尖閣諸島(石垣市)周辺の日本両空港を飛行する自衛隊機に対し、中国海警局の艦船が無線で退去要求を始めた、と共同通信が報じた。自衛隊機が中国の「領空」を侵犯したとみなす行為であり、中国の尖閣侵奪に向けた新たな動きと言える。八重山住民や沖縄県民も含め、中国が徐々に間合いを詰めていることを認識し、危機感を持って事態を注視すべきだ。
中国政府は尖閣周辺に中国海警局の艦船を常駐させ、周辺で操業する日本漁船を威嚇するなど、日本の実効支配打破を目指した動きを強めている。中国の新たな動きは、習近平国家主席の指示が反映されているとの見方もある。
海警局艦船が尖閣周辺の接続水域を航行した日数は昨年、352日に達した。台風や荒天などの事情がない限り、海警局艦船が姿を消すことはない。尖閣諸島が日本固有の領土であり、石垣市の行政区域であることを考えると、日本領の島々に対する外国の不当な干渉が恒常化している現状は異常である。
海上保安庁の巡視船が連日、海警局艦船と対峙し、日本漁船の安全を確保しており、日本の実効支配はギリギリの線で維持されている。
ただ、尖閣周辺で操業する日本漁船が増えると、海警局も艦船を増派して対応する。尖閣周辺に常駐している艦船の背後にも、かなりの艦船が存在し、状況に応じて日本領海に侵入する体制を整えていると見るべきだ。
日本の安全保障体制にほころびが生じれば、中国艦船があっという間に尖閣周辺に殺到し、そのまま島々を占領してしまう事態も想定しなくてはならない。それが台湾有事と連動する可能性もある。一般の国民が考えている以上に事態は深刻化し、切迫していると覚悟すべきだろう。
中国はなぜ尖閣や台湾にこだわるのか。

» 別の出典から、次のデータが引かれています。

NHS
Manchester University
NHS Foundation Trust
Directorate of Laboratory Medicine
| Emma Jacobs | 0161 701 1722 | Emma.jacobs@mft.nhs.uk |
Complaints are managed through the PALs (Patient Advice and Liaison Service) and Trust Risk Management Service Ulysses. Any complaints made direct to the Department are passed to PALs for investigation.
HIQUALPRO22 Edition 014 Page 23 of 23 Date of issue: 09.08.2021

習主席が掲げる「中華民族の偉大な復興」を誰の目にも分かるよう具現化する手段が、中国領土の拡大だからだろう。
中国指導部の言動からは、米国に並ぶ覇権国家に成長することで、共産党一党支配を将来も継続したいという野望がうかがえる。私たちから見れば前時代的な発想だが、中国の指導者にとっては、覇権国家とはイコール広大な領土を支配することであり、他国の領土を侵奪することによって、自国の優位性を世界にアピールできるという虚栄心も根底に存在するのだろう。
対中最前線で生活する沖縄の離島住民は、ひたすら平和な生活を続けたいと願っている。しかし中国の指導者たちは、悲惨な沖縄戦の経験を二度に繰り返すまいと誓う住民の切実な思いなど、想像したことすらないはずだ。逆に言えば、県政が展開している「地域外交」のような、情緒的な訴えは中国には通用しないということである。

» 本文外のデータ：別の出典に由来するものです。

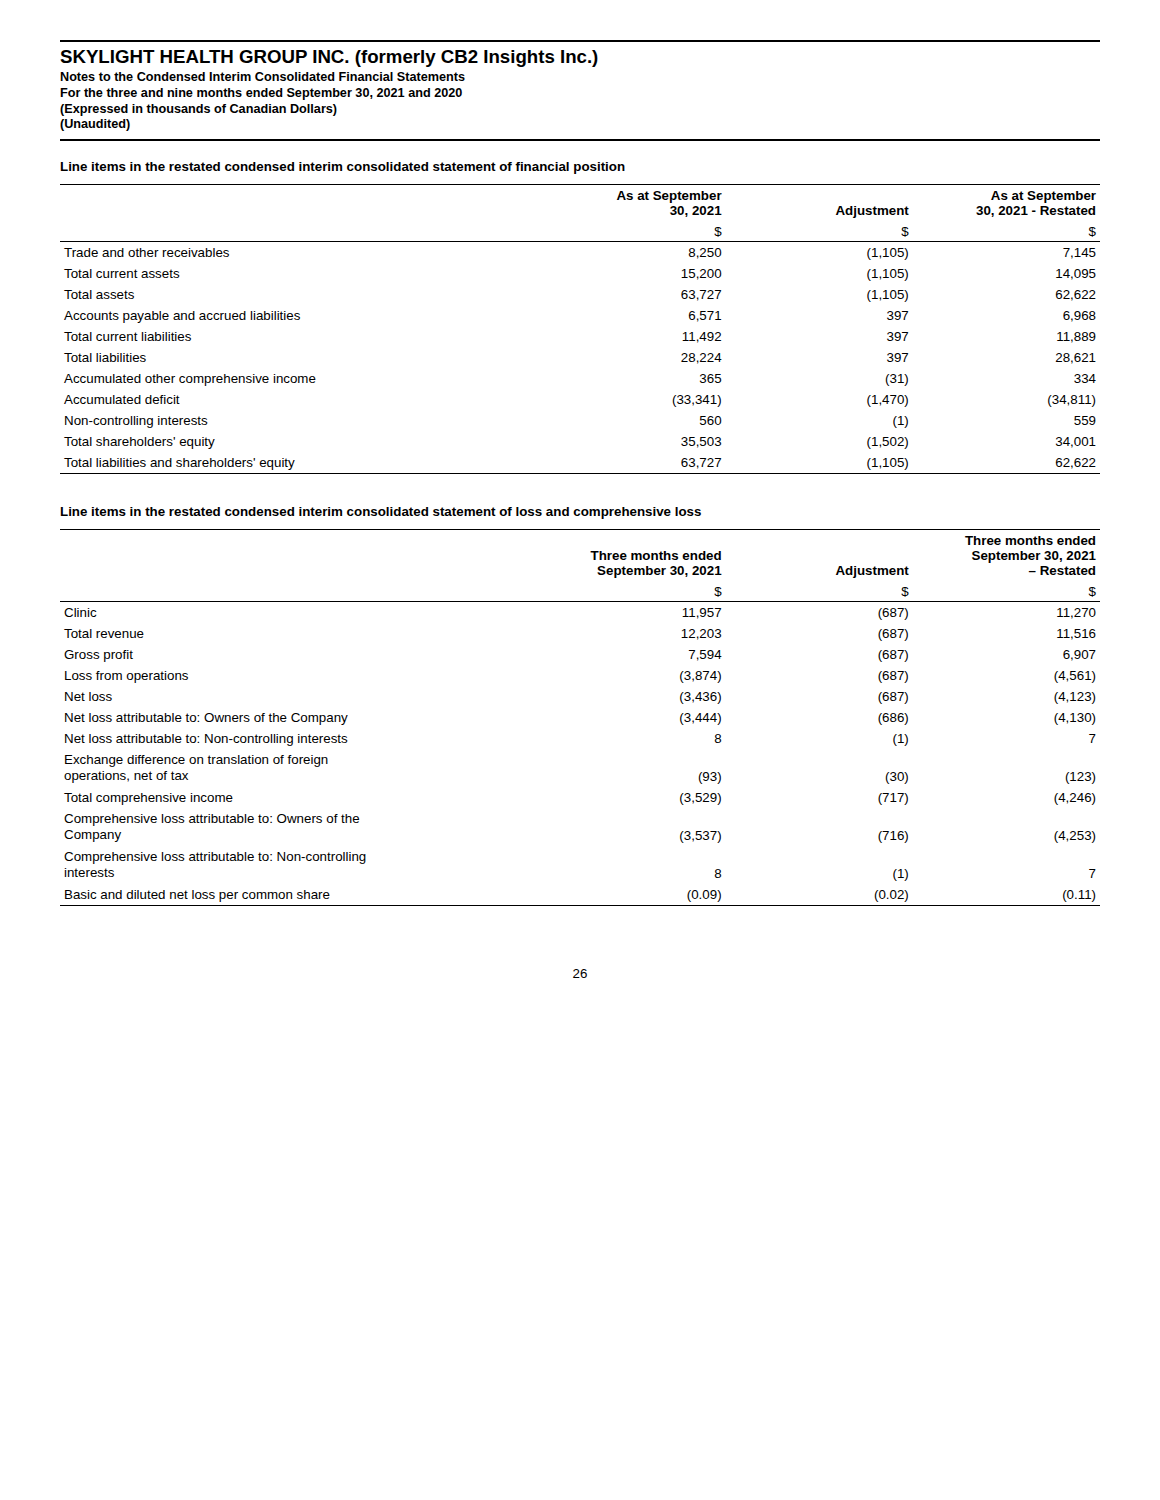SKYLIGHT HEALTH GROUP INC. (formerly CB2 Insights Inc.)
Notes to the Condensed Interim Consolidated Financial Statements
For the three and nine months ended September 30, 2021 and 2020
(Expressed in thousands of Canadian Dollars)
(Unaudited)
Line items in the restated condensed interim consolidated statement of financial position
| | As at September 30, 2021 | Adjustment | As at September 30, 2021 - Restated |
| --- | --- | --- | --- |
| | $ | $ | $ |
| Trade and other receivables | 8,250 | (1,105) | 7,145 |
| Total current assets | 15,200 | (1,105) | 14,095 |
| Total assets | 63,727 | (1,105) | 62,622 |
| Accounts payable and accrued liabilities | 6,571 | 397 | 6,968 |
| Total current liabilities | 11,492 | 397 | 11,889 |
| Total liabilities | 28,224 | 397 | 28,621 |
| Accumulated other comprehensive income | 365 | (31) | 334 |
| Accumulated deficit | (33,341) | (1,470) | (34,811) |
| Non-controlling interests | 560 | (1) | 559 |
| Total shareholders' equity | 35,503 | (1,502) | 34,001 |
| Total liabilities and shareholders' equity | 63,727 | (1,105) | 62,622 |
Line items in the restated condensed interim consolidated statement of loss and comprehensive loss
| | Three months ended September 30, 2021 | Adjustment | Three months ended September 30, 2021 – Restated |
| --- | --- | --- | --- |
| | $ | $ | $ |
| Clinic | 11,957 | (687) | 11,270 |
| Total revenue | 12,203 | (687) | 11,516 |
| Gross profit | 7,594 | (687) | 6,907 |
| Loss from operations | (3,874) | (687) | (4,561) |
| Net loss | (3,436) | (687) | (4,123) |
| Net loss attributable to: Owners of the Company | (3,444) | (686) | (4,130) |
| Net loss attributable to: Non-controlling interests | 8 | (1) | 7 |
| Exchange difference on translation of foreign operations, net of tax | (93) | (30) | (123) |
| Total comprehensive income | (3,529) | (717) | (4,246) |
| Comprehensive loss attributable to: Owners of the Company | (3,537) | (716) | (4,253) |
| Comprehensive loss attributable to: Non-controlling interests | 8 | (1) | 7 |
| Basic and diluted net loss per common share | (0.09) | (0.02) | (0.11) |
26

中国の攻勢に対し、日本政府は一貫して冷静な対応を続けている。尖閣周辺のEEZ(排他的経済水域)で複数発見されたブイも撤去していない。国が動くことで外交問題に発展することを懸念しているためだ。
一方、石垣市は尖閣諸島の字名変更、政府への標柱設置要請、情報発信センター設置、「尖閣アカマチ」のふるさと納税返礼品としての提供などに次々と取り組んでいる。新年度からは市役所内に尖閣諸島対策室(仮称)も設置する方針だ。

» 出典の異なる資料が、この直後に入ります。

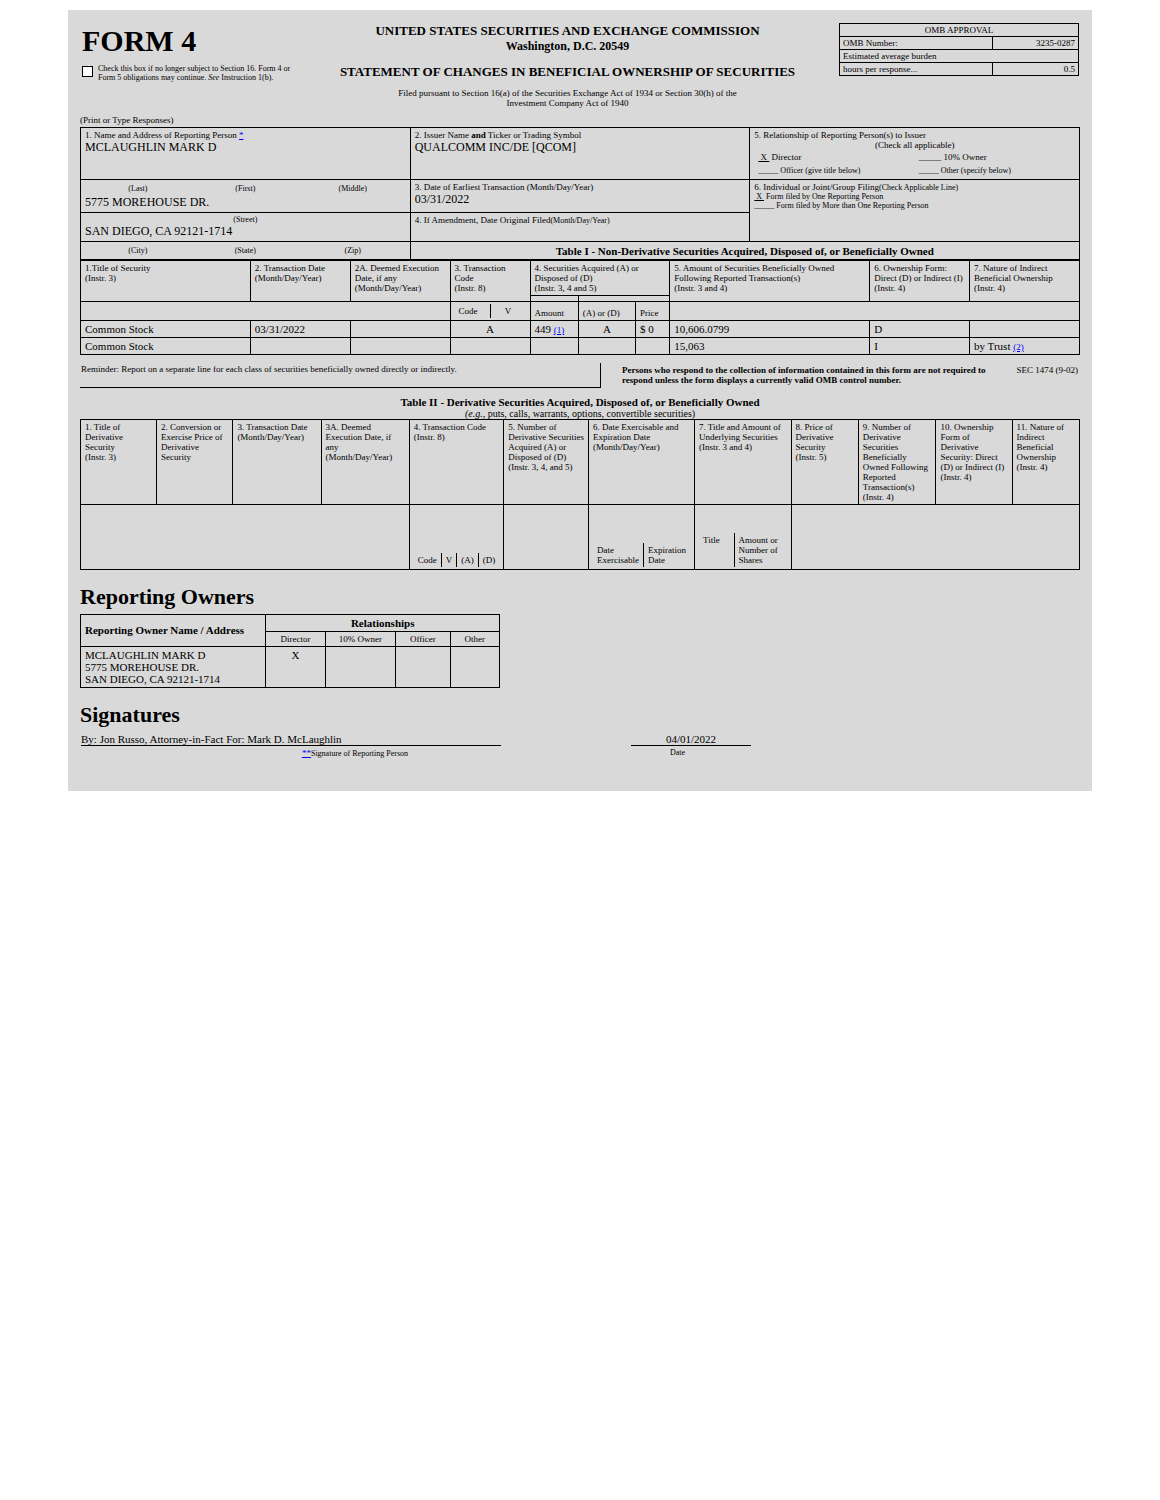| / FORM 4 / / / Check this box if no longer subject to Section 16. Form 4 or Form 5 obligations may continue. See Instruction 1(b). / | UNITED STATES SECURITIES AND EXCHANGE COMMISSION Washington, D.C. 20549 STATEMENT OF CHANGES IN BENEFICIAL OWNERSHIP OF SECURITIES Filed pursuant to Section 16(a) of the Securities Exchange Act of 1934 or Section 30(h) of the Investment Company Act of 1940 | / OMB APPROVAL / / OMB Number: / 3235-0287 / / Estimated average burden / / hours per response... / 0.5 / |
(Print or Type Responses)
| 1. Name and Address of Reporting Person * MCLAUGHLIN MARK D | 2. Issuer Name and Ticker or Trading Symbol QUALCOMM INC/DE [QCOM] | 5. Relationship of Reporting Person(s) to Issuer (Check all applicable) / X Director / _____ 10% Owner / / _____ Officer (give title below) / _____ Other (specify below) / |
| / (Last) / (First) / (Middle) / 5775 MOREHOUSE DR. | 3. Date of Earliest Transaction (Month/Day/Year) 03/31/2022 | 6. Individual or Joint/Group Filing (Check Applicable Line) X Form filed by One Reporting Person _____ Form filed by More than One Reporting Person |
| (Street) SAN DIEGO, CA 92121-1714 | 4. If Amendment, Date Original Filed (Month/Day/Year) |
| / (City) / (State) / (Zip) / | Table I - Non-Derivative Securities Acquired, Disposed of, or Beneficially Owned |
| 1.Title of Security (Instr. 3) | 2. Transaction Date (Month/Day/Year) | 2A. Deemed Execution Date, if any (Month/Day/Year) | 3. Transaction Code (Instr. 8) | 4. Securities Acquired (A) or Disposed of (D) (Instr. 3, 4 and 5) | 5. Amount of Securities Beneficially Owned Following Reported Transaction(s) (Instr. 3 and 4) | 6. Ownership Form: Direct (D) or Indirect (I) (Instr. 4) | 7. Nature of Indirect Beneficial Ownership (Instr. 4) |
| | / Code / V / | Amount | (A) or (D) | Price | |
| Common Stock | 03/31/2022 | | A | 449 (1) | A | $ 0 | 10,606.0799 | D | |
| Common Stock | | | | | | | 15,063 | I | by Trust (2) |
| Reminder: Report on a separate line for each class of securities beneficially owned directly or indirectly. | | / Persons who respond to the collection of information contained in this form are not required to respond unless the form displays a currently valid OMB control number. / SEC 1474 (9-02) / |
Table II - Derivative Securities Acquired, Disposed of, or Beneficially Owned
(e.g., puts, calls, warrants, options, convertible securities)
| 1. Title of Derivative Security (Instr. 3) | 2. Conversion or Exercise Price of Derivative Security | 3. Transaction Date (Month/Day/Year) | 3A. Deemed Execution Date, if any (Month/Day/Year) | 4. Transaction Code (Instr. 8) | 5. Number of Derivative Securities Acquired (A) or Disposed of (D) (Instr. 3, 4, and 5) | 6. Date Exercisable and Expiration Date (Month/Day/Year) | 7. Title and Amount of Underlying Securities (Instr. 3 and 4) | 8. Price of Derivative Security (Instr. 5) | 9. Number of Derivative Securities Beneficially Owned Following Reported Transaction(s) (Instr. 4) | 10. Ownership Form of Derivative Security: Direct (D) or Indirect (I) (Instr. 4) | 11. Nature of Indirect Beneficial Ownership (Instr. 4) |
| | / Code / V / (A) / (D) / | | / Date Exercisable / Expiration Date / | / Title / Amount or Number of Shares / | |
Reporting Owners
| Reporting Owner Name / Address | Relationships |
| Director | 10% Owner | Officer | Other |
| MCLAUGHLIN MARK D 5775 MOREHOUSE DR. SAN DIEGO, CA 92121-1714 | X | | | |
Signatures
| By: Jon Russo, Attorney-in-Fact For: Mark D. McLaughlin | 04/01/2022 |
| ** Signature of Reporting Person | Date |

日本政府が二の足を踏んでいることに対し、地元自治体は自力でできることに挑戦しているのだ。中国政府は、これまで日本の自治体の動きに対しては表立って反応していない。中国政府には国としてのメンツがあり、自治体レベルの動きは、あえて無視する方針なのだろう。
石垣市が尖閣問題で積極的な姿勢を示していることは、中国との正面衝突を避けながら、日本の実効支配を強化する有効な手段と言える。今後の継続に期待する。